Set out the lines below as a numbered list, from the line with "text nombreMetodo (l" up to and including the line with "text nombreAtributo : String", leaving out blank lines.
+++ Material for this exercise +++
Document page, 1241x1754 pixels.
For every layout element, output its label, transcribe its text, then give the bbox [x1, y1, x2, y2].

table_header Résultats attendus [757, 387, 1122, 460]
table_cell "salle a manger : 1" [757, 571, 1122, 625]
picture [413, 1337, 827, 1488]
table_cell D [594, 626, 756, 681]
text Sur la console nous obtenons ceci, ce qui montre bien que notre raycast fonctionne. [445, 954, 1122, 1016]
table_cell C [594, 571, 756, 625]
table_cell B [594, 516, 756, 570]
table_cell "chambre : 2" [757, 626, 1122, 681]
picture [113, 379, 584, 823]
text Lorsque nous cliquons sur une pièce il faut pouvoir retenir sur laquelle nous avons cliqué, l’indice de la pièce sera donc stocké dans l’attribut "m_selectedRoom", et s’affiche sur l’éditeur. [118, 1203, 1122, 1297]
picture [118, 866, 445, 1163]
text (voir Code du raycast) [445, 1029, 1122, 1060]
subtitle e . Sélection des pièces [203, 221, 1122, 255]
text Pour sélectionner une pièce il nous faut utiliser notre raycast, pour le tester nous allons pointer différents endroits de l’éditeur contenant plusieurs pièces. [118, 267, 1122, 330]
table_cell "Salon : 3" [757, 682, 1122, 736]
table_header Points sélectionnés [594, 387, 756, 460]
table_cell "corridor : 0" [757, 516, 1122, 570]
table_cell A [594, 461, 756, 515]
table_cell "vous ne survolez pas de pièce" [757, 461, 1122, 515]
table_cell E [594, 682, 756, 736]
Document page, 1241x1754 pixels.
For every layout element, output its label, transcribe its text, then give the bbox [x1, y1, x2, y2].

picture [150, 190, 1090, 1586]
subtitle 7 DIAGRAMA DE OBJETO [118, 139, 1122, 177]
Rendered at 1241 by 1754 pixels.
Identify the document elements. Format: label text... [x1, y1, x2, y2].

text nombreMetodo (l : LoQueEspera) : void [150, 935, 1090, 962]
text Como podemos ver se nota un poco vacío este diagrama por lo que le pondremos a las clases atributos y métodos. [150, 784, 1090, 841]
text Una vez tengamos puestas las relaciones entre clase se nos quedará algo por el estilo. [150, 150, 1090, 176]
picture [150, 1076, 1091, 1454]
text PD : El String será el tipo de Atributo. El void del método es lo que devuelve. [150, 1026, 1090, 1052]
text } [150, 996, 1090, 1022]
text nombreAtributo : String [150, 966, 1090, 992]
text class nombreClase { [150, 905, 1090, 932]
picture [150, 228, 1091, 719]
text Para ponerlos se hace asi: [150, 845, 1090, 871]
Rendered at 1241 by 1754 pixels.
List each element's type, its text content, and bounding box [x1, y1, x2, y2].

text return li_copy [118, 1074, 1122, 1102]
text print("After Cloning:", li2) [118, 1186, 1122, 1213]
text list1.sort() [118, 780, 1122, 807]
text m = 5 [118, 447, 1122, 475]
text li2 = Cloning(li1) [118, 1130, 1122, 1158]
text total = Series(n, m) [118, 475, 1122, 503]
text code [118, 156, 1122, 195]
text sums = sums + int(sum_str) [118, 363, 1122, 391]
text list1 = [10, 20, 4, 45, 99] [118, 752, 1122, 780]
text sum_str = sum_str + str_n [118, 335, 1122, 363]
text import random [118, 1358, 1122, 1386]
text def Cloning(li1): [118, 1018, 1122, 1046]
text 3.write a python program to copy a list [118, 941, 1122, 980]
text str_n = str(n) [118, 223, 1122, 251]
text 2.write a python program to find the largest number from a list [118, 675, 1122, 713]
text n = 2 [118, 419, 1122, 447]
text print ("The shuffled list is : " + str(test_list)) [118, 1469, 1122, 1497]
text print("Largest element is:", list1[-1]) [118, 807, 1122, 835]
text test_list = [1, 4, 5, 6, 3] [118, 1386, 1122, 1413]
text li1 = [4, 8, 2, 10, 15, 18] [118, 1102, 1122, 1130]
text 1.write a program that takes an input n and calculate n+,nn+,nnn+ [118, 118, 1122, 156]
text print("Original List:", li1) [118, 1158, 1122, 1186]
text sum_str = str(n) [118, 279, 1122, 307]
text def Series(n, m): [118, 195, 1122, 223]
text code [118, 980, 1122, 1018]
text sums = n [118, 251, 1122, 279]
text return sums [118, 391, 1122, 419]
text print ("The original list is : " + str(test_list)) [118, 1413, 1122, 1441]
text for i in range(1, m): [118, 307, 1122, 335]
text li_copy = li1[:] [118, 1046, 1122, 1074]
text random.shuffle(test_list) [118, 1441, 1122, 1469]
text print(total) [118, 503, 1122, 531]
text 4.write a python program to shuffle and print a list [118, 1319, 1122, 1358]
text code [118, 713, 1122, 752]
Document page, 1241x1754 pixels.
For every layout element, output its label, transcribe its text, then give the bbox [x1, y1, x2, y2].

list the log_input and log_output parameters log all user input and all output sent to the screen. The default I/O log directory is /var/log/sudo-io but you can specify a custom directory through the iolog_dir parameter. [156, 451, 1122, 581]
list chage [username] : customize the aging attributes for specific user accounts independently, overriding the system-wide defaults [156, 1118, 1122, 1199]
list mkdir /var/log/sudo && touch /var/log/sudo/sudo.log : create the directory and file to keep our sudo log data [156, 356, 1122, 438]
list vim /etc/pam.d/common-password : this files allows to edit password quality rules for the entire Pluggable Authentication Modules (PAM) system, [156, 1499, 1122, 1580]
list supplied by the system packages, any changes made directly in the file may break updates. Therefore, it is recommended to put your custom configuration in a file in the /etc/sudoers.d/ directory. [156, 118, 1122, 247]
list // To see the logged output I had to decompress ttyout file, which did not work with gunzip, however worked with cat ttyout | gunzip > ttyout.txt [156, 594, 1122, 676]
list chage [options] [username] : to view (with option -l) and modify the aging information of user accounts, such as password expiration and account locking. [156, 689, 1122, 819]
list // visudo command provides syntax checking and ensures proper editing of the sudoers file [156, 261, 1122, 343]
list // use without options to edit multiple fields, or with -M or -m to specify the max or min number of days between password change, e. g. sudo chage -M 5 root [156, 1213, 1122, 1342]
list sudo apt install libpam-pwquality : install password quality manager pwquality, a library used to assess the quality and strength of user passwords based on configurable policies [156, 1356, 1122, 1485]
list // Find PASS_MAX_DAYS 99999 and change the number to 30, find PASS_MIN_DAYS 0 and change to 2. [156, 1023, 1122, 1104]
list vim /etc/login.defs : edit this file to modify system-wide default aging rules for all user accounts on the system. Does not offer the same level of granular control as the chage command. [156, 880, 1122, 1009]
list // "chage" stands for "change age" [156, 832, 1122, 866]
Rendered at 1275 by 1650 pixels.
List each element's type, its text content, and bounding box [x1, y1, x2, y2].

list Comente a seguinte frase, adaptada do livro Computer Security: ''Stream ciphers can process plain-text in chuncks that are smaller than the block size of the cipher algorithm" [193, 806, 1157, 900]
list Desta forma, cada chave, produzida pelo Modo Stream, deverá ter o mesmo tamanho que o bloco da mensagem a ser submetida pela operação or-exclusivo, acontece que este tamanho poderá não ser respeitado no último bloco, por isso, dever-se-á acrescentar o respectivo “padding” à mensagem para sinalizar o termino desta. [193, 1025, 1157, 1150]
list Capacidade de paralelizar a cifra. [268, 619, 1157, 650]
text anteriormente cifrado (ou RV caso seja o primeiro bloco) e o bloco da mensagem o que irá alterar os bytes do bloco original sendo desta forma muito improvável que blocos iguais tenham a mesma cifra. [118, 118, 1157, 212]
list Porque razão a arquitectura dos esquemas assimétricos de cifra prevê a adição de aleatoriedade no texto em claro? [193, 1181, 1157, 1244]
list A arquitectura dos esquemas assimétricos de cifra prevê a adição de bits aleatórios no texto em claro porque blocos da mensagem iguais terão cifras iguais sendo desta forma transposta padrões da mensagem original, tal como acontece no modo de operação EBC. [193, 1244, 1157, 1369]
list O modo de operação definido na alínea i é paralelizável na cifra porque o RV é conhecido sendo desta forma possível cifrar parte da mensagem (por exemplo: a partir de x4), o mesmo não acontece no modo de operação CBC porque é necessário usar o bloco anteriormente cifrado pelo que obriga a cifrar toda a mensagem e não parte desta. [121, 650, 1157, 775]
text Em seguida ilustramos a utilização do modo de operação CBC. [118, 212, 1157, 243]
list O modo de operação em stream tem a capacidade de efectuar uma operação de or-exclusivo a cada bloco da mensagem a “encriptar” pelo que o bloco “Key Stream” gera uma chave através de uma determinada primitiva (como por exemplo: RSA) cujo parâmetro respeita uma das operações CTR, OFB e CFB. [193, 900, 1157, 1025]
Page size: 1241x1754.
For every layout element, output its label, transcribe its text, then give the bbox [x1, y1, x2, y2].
+++
(Reply):
1. text nombreMetodo (l : LoQueEspera) : void [150, 935, 1090, 962]
2. text Como podemos ver se nota un poco vacío este diagrama por lo que le pondremos a las clases atributos y métodos. [150, 784, 1090, 841]
3. text Una vez tengamos puestas las relaciones entre clase se nos quedará algo por el estilo. [150, 150, 1090, 176]
4. picture [150, 1076, 1091, 1454]
5. text PD : El String será el tipo de Atributo. El void del método es lo que devuelve. [150, 1026, 1090, 1052]
6. text } [150, 996, 1090, 1022]
7. text nombreAtributo : String [150, 966, 1090, 992]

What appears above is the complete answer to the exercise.